Thornton, Ocasio, and Lounsbury (Citation2013, 72) have described how status is viewed in each order and its consequent basis for attention. For those social actors that frame the world from the state institutional order, the amount of attention allocated depends on the ranking given to the social actors and their perceived interests. Disadvantaged groups are historically singled out for attention in VET policy as are workers in economically important industries, e.g. clean energy (Jobs and Skills Australia Citation2023a). In the market institutional order, the basis for attention is the rank given to the quality of the product or service compared to others (Podolny Citation1993); principally this will apply to VET providers and the levels of qualifications, but perceptions of quality are also important when governments and industries use consultants and researchers to undertake scoping studies or explore skills policy options. Finally, those seeking the attention of social actors operating in the professional institutional order will use status in ways that recognise where organisations and individuals are ranked in their chosen profession. Greater attention is likely to be given to actors that recognise the significance of relationship networks, meeting professional standards, the appropriateness of qualifications held and who delivered them.

Conclusion

By using the institutional logics perspective to address the intellectual incuriosity concerning Australian VET’s low status, the findings suggest that while status is important, it is the lack of attention from crucial social actors that devalues the sector. A more nuanced understanding of how status is the basis for the attraction of attention in the institutional orders of state, market and profession offers a way to improve VET’s standing rather than repeatedly citing the symptoms of the historically contingent situation which are rapidly filtered out of consideration by the limited amount of attention available to policy contributors and makers.

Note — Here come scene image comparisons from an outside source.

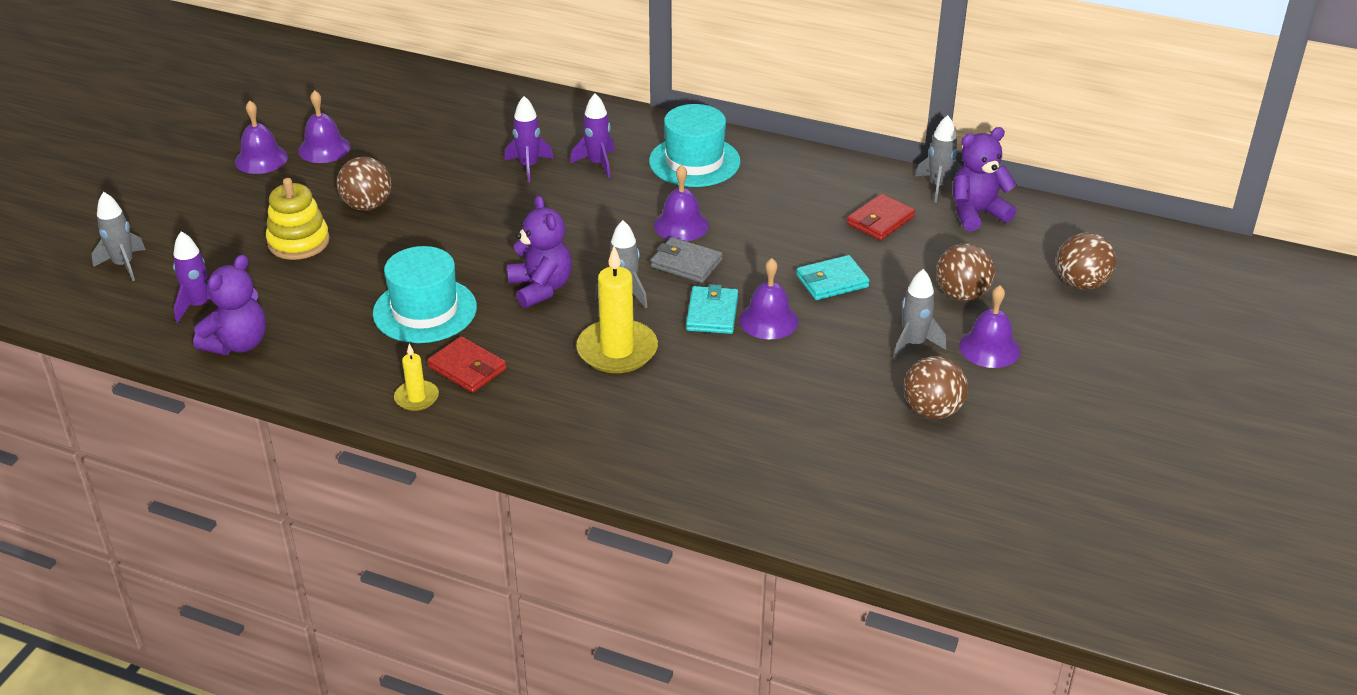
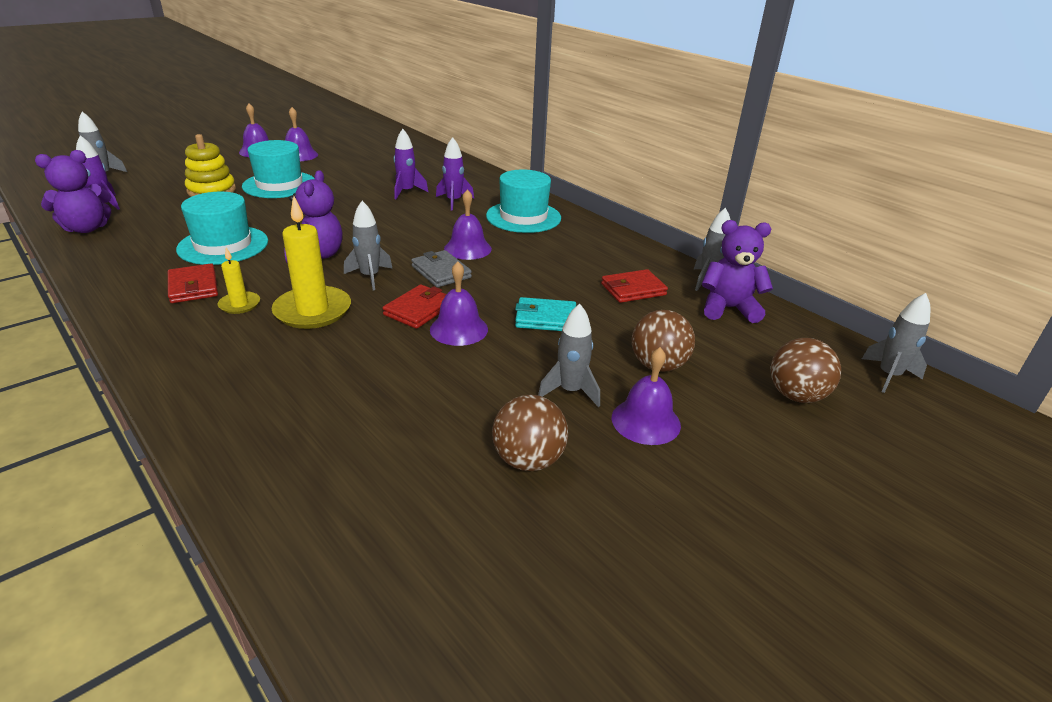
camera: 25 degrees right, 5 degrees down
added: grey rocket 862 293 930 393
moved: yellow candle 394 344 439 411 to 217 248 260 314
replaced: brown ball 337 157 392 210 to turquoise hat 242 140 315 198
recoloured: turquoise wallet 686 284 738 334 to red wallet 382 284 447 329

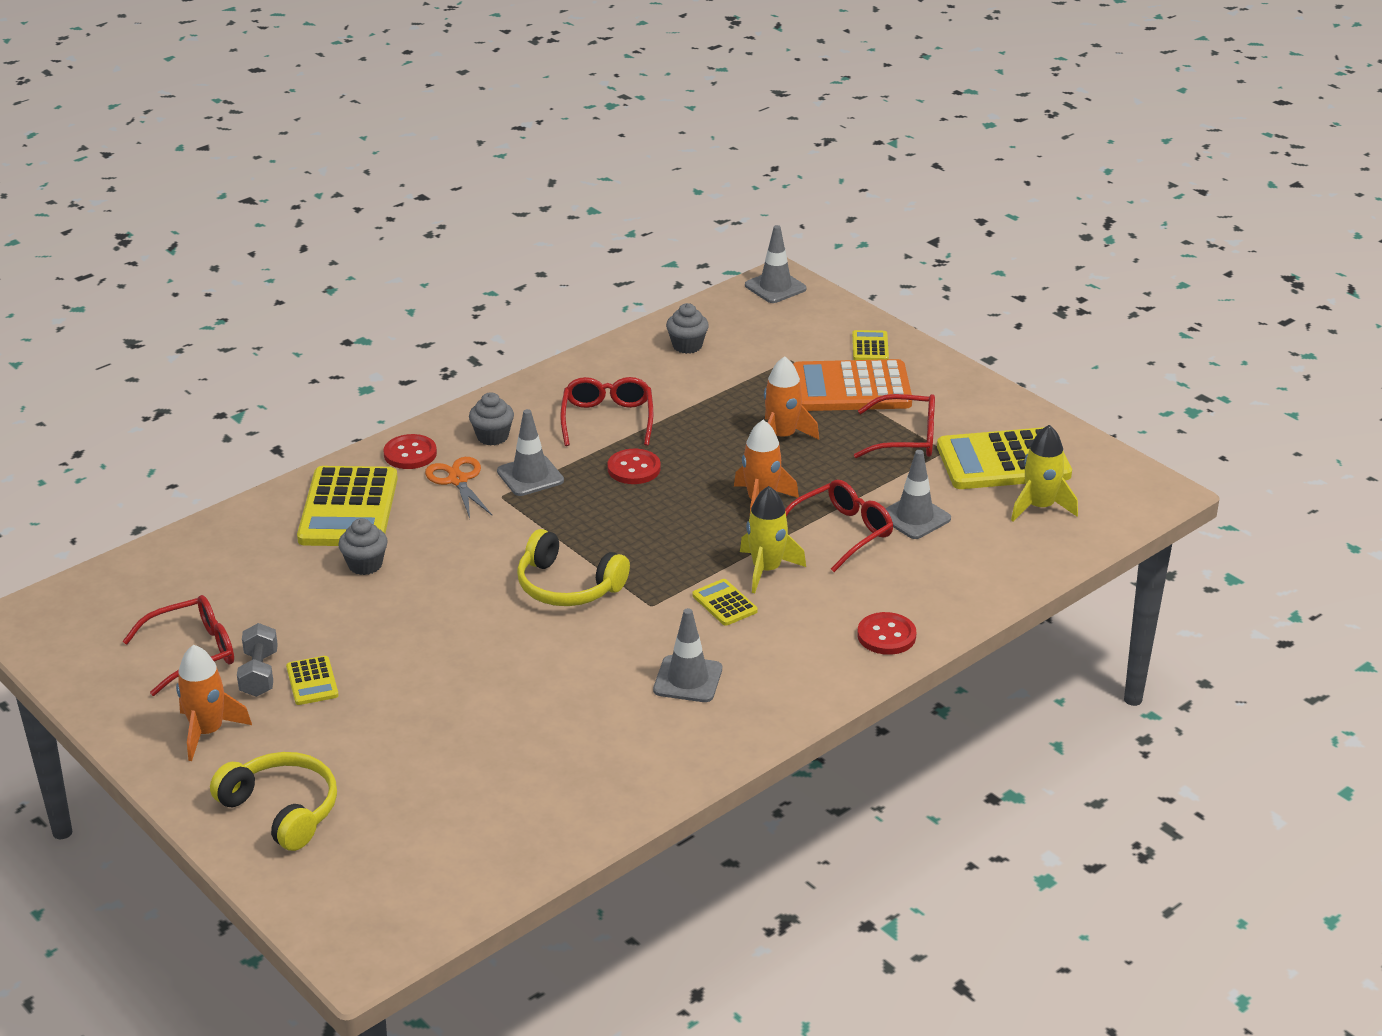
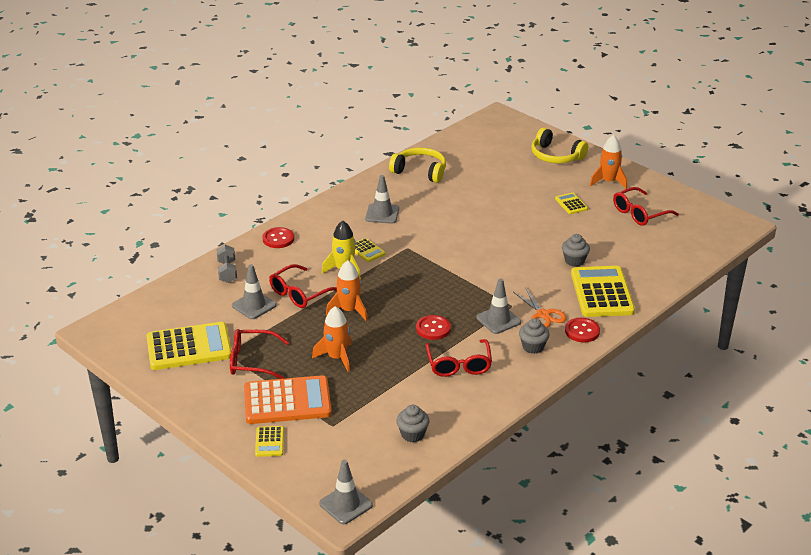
camera: 175 degrees right, 0 degrees up
removed: yellow rocket 1011 425 1078 522
moved: grey dumbbell 237 623 278 697 to 216 245 237 283; yellow headphones 517 529 630 606 to 389 148 446 183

VET assumes a fundamentally different character depending on whether relevant social actors view the world from their place the market, state or professional institutional orders. Using the institutional logics perspective and its associated ideal types leads to a theoretical possibility concerning the work status is doing in addition to being a dualistic comparator to higher education. If improving VET’s status continues to rely upon public policy to direct students into VET, the sector’s perceived value proposition is not being accepted by society requiring different theories of action if there is a genuine desire to alter its low-status identity. This policy analysis suggests that by understanding status to be a mechanism (i.e. the basis for attention) rather than a destination (relatively higher), specific actions and words can be used to facilitate improved status by attracting more and better-quality attention from the other social actors that impact the VET sector.

Disclosure statement

No potential conflict of interest was reported by the author(s).